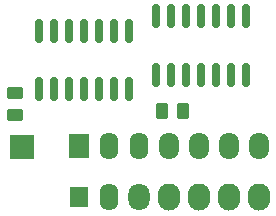
<source format=gbr>
%TF.GenerationSoftware,KiCad,Pcbnew,7.0.8*%
%TF.CreationDate,2024-02-04T18:47:11+02:00*%
%TF.ProjectId,QL_MDV_Control,514c5f4d-4456-45f4-936f-6e74726f6c2e,rev?*%
%TF.SameCoordinates,PX62a23e8PY5bc46e8*%
%TF.FileFunction,Soldermask,Top*%
%TF.FilePolarity,Negative*%
%FSLAX46Y46*%
G04 Gerber Fmt 4.6, Leading zero omitted, Abs format (unit mm)*
G04 Created by KiCad (PCBNEW 7.0.8) date 2024-02-04 18:47:11*
%MOMM*%
%LPD*%
G01*
G04 APERTURE LIST*
G04 Aperture macros list*
%AMRoundRect*
0 Rectangle with rounded corners*
0 $1 Rounding radius*
0 $2 $3 $4 $5 $6 $7 $8 $9 X,Y pos of 4 corners*
0 Add a 4 corners polygon primitive as box body*
4,1,4,$2,$3,$4,$5,$6,$7,$8,$9,$2,$3,0*
0 Add four circle primitives for the rounded corners*
1,1,$1+$1,$2,$3*
1,1,$1+$1,$4,$5*
1,1,$1+$1,$6,$7*
1,1,$1+$1,$8,$9*
0 Add four rect primitives between the rounded corners*
20,1,$1+$1,$2,$3,$4,$5,0*
20,1,$1+$1,$4,$5,$6,$7,0*
20,1,$1+$1,$6,$7,$8,$9,0*
20,1,$1+$1,$8,$9,$2,$3,0*%
G04 Aperture macros list end*
%ADD10RoundRect,0.250000X0.450000X-0.262500X0.450000X0.262500X-0.450000X0.262500X-0.450000X-0.262500X0*%
%ADD11RoundRect,0.150000X0.150000X-0.825000X0.150000X0.825000X-0.150000X0.825000X-0.150000X-0.825000X0*%
%ADD12R,2.000000X2.000000*%
%ADD13RoundRect,0.250000X0.262500X0.450000X-0.262500X0.450000X-0.262500X-0.450000X0.262500X-0.450000X0*%
%ADD14R,1.600000X1.800000*%
%ADD15O,1.600000X2.300000*%
%ADD16O,1.800000X2.300000*%
%ADD17O,1.900000X2.300000*%
%ADD18R,1.700000X2.000000*%
%ADD19O,1.700000X2.300000*%
G04 APERTURE END LIST*
D10*
%TO.C,R1*%
X2377500Y-11187500D03*
X2377500Y-9362500D03*
%TD*%
D11*
%TO.C,U2*%
X4442500Y-9012500D03*
X5712500Y-9012500D03*
X6982500Y-9012500D03*
X8252500Y-9012500D03*
X9522500Y-9012500D03*
X10792500Y-9012500D03*
X12062500Y-9012500D03*
X12062500Y-4062500D03*
X10792500Y-4062500D03*
X9522500Y-4062500D03*
X8252500Y-4062500D03*
X6982500Y-4062500D03*
X5712500Y-4062500D03*
X4442500Y-4062500D03*
%TD*%
D12*
%TO.C,J2*%
X2950000Y-13950000D03*
%TD*%
D13*
%TO.C,R2*%
X16627500Y-10862500D03*
X14802500Y-10862500D03*
%TD*%
D11*
%TO.C,U1*%
X14337500Y-7787500D03*
X15607500Y-7787500D03*
X16877500Y-7787500D03*
X18147500Y-7787500D03*
X19417500Y-7787500D03*
X20687500Y-7787500D03*
X21957500Y-7787500D03*
X21957500Y-2837500D03*
X20687500Y-2837500D03*
X19417500Y-2837500D03*
X18147500Y-2837500D03*
X16877500Y-2837500D03*
X15607500Y-2837500D03*
X14337500Y-2837500D03*
%TD*%
D14*
%TO.C,J2-TOQL1*%
X7790000Y-18175000D03*
D15*
X10330000Y-18175000D03*
D16*
X12870000Y-18175000D03*
D17*
X15410000Y-18175000D03*
X17950000Y-18175000D03*
X20490000Y-18175000D03*
X23030000Y-18175000D03*
%TD*%
D18*
%TO.C,J1-TOMDV1*%
X7795000Y-13800000D03*
D15*
X10335000Y-13800000D03*
X12875000Y-13800000D03*
D19*
X15415000Y-13800000D03*
X17955000Y-13800000D03*
X20495000Y-13800000D03*
X23035000Y-13800000D03*
%TD*%
M02*

</source>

> [Exercise aim] Go to the line in the material above that contains "X18147500Y-2837500D03*" and copy exactly from there through the line that contains "X20490000Y-18175000D03*", stopping after it.

> [Task solution]
X18147500Y-2837500D03*
X16877500Y-2837500D03*
X15607500Y-2837500D03*
X14337500Y-2837500D03*
%TD*%
D14*
%TO.C,J2-TOQL1*%
X7790000Y-18175000D03*
D15*
X10330000Y-18175000D03*
D16*
X12870000Y-18175000D03*
D17*
X15410000Y-18175000D03*
X17950000Y-18175000D03*
X20490000Y-18175000D03*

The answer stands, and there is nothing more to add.